(Dataset items)

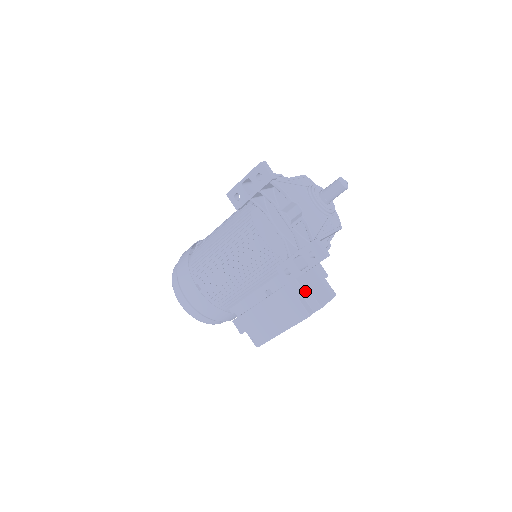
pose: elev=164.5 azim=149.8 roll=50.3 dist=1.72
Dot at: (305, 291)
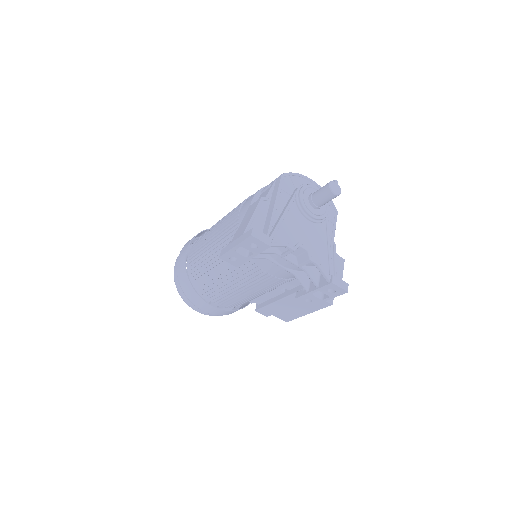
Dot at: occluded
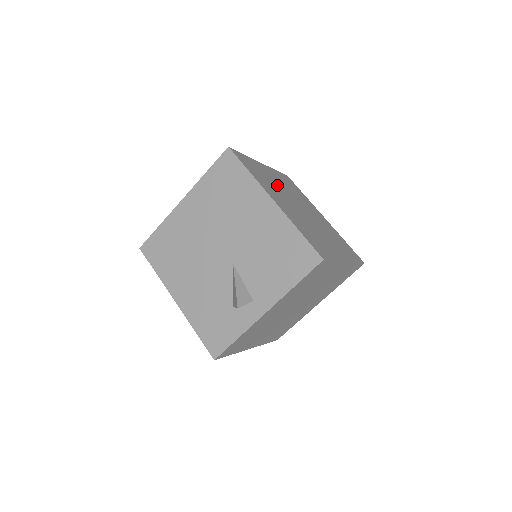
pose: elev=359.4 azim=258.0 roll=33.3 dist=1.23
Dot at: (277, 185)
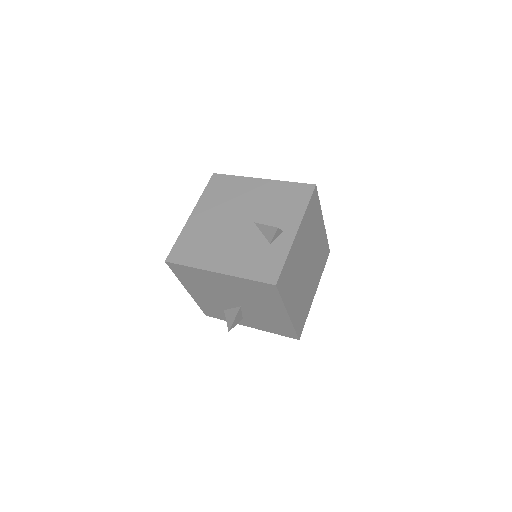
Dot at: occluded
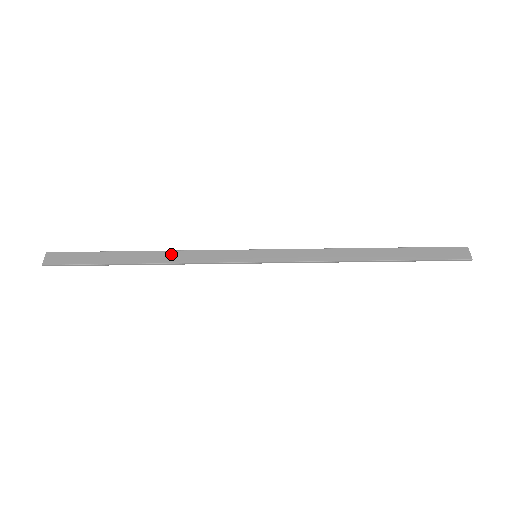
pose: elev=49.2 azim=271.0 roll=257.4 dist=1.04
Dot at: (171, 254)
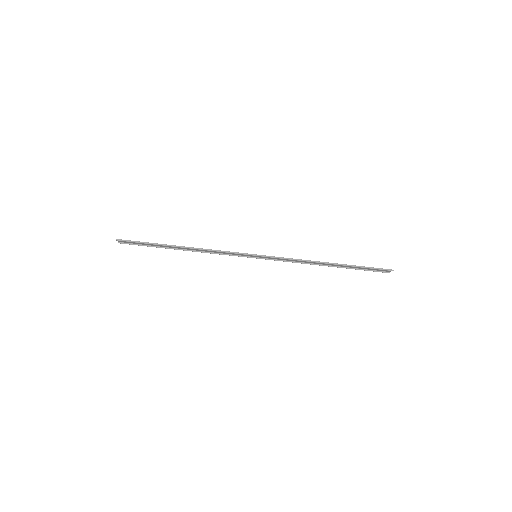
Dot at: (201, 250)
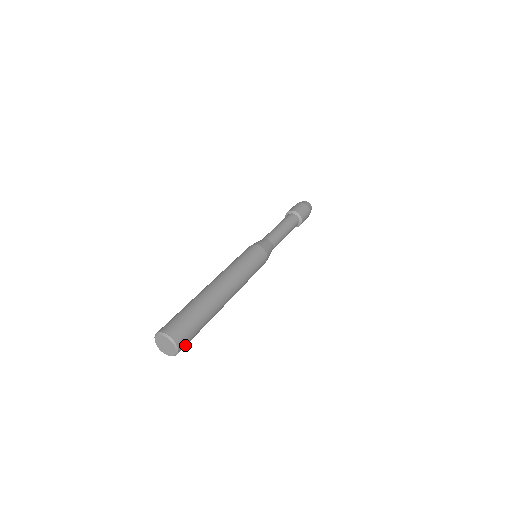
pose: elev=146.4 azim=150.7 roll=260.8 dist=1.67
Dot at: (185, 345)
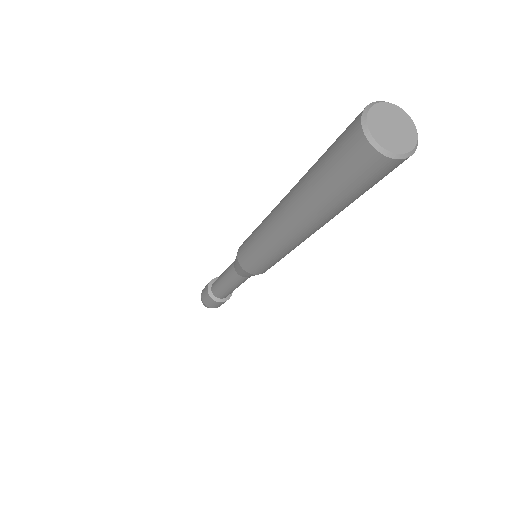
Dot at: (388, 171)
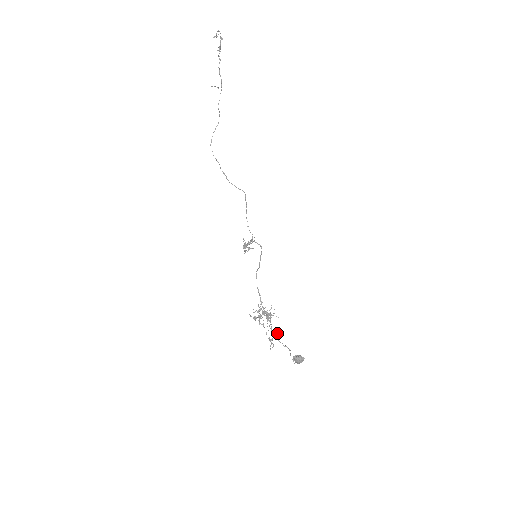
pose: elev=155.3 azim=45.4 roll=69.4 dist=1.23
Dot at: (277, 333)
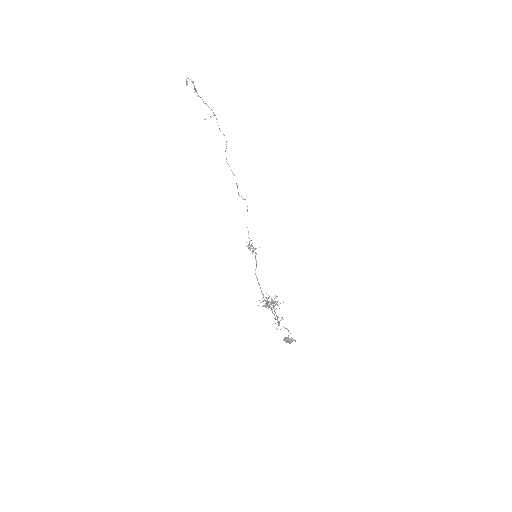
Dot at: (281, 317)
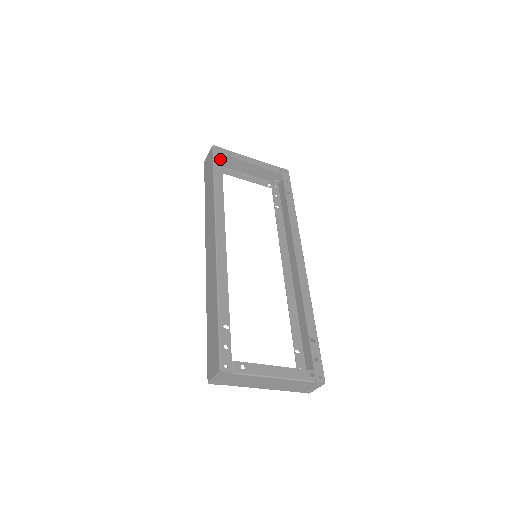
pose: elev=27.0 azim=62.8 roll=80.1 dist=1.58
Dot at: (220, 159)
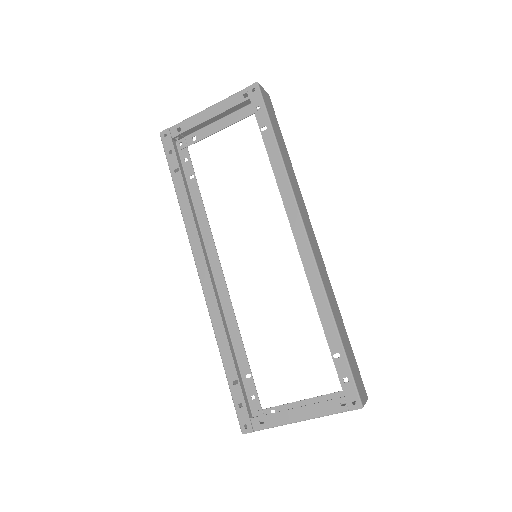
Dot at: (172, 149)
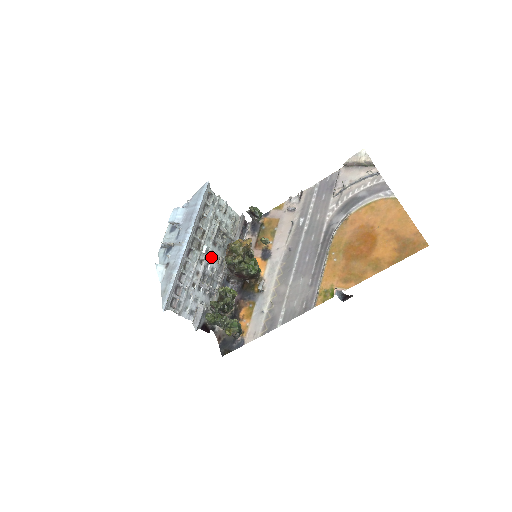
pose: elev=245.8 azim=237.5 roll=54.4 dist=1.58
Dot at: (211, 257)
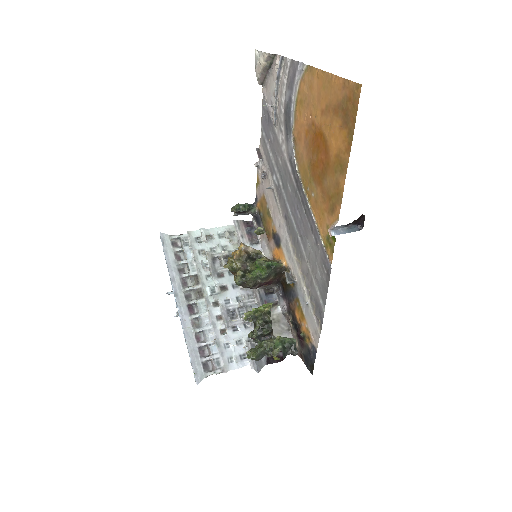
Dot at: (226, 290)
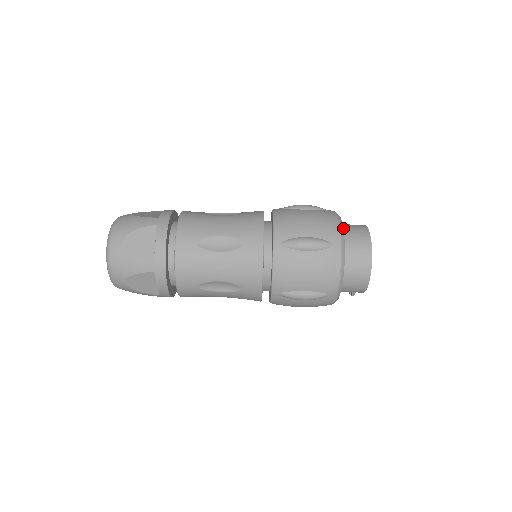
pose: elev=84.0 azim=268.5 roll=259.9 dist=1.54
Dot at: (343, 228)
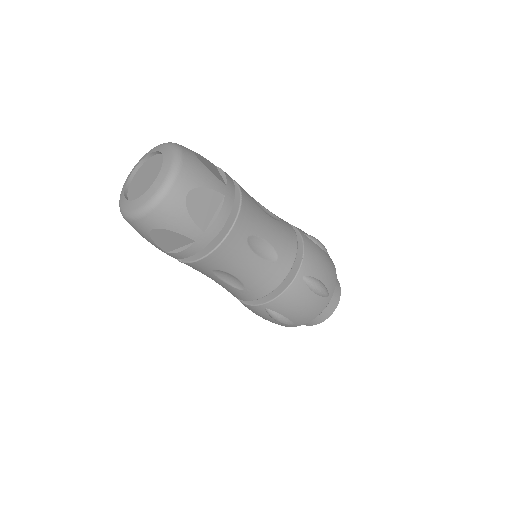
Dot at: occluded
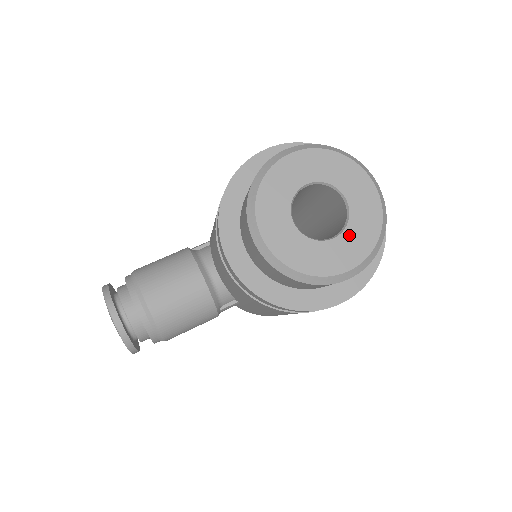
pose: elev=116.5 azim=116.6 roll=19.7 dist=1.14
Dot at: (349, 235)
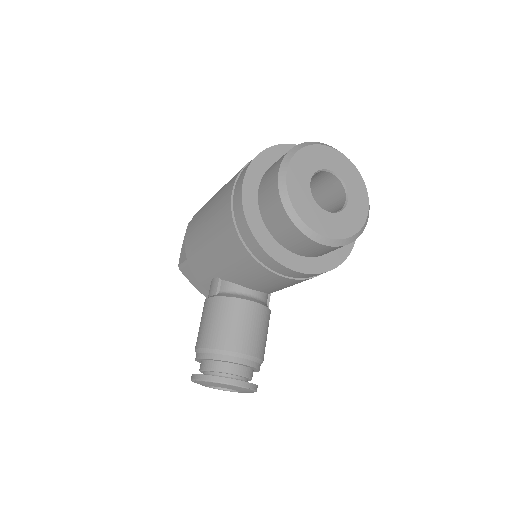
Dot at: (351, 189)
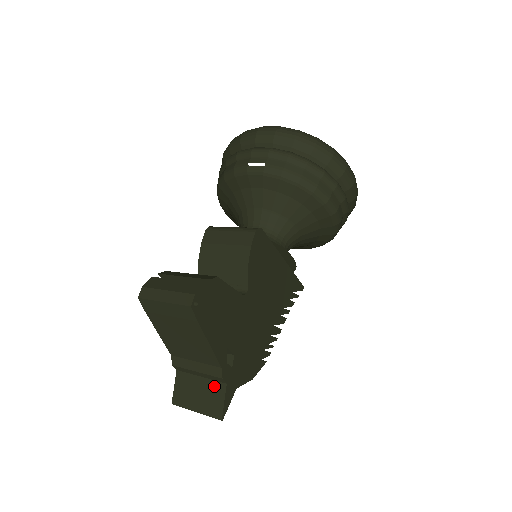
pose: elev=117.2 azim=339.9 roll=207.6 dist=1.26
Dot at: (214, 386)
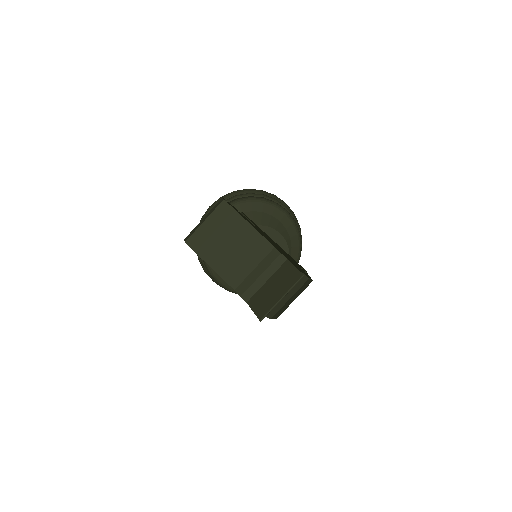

__What you will do__:
Retype the lines above word for word, leaving out the pictures.

__Response for this exercise__:
pose: elev=164.5 azim=149.8 roll=50.3 dist=1.72
Dot at: (305, 291)
Dot at: occluded
pose: elev=359.4 azim=258.0 roll=33.3 dist=1.23
Dot at: (277, 185)
Dot at: occluded
pose: elev=49.2 azim=271.0 roll=257.4 dist=1.04
Dot at: (171, 254)
Dot at: (201, 250)
pose: elev=146.4 azim=150.7 roll=260.8 dist=1.67
Dot at: (185, 345)
Dot at: (388, 171)
pose: elev=155.3 azim=45.4 roll=69.4 dist=1.23
Dot at: (277, 333)
Dot at: (281, 317)
pose: elev=27.0 azim=62.8 roll=80.1 dist=1.58
Dot at: (220, 159)
Dot at: (172, 149)
pose: elev=245.8 azim=237.5 roll=54.4 dist=1.58
Dot at: (211, 257)
Dot at: (226, 290)
pose: elev=84.0 azim=268.5 roll=259.9 dist=1.54
Dot at: (343, 228)
Dot at: occluded
pose: elev=116.5 azim=116.6 roll=19.7 dist=1.14
Dot at: (349, 235)
Dot at: (351, 189)
pose: elev=117.2 azim=339.9 roll=207.6 dist=1.26
Dot at: (214, 386)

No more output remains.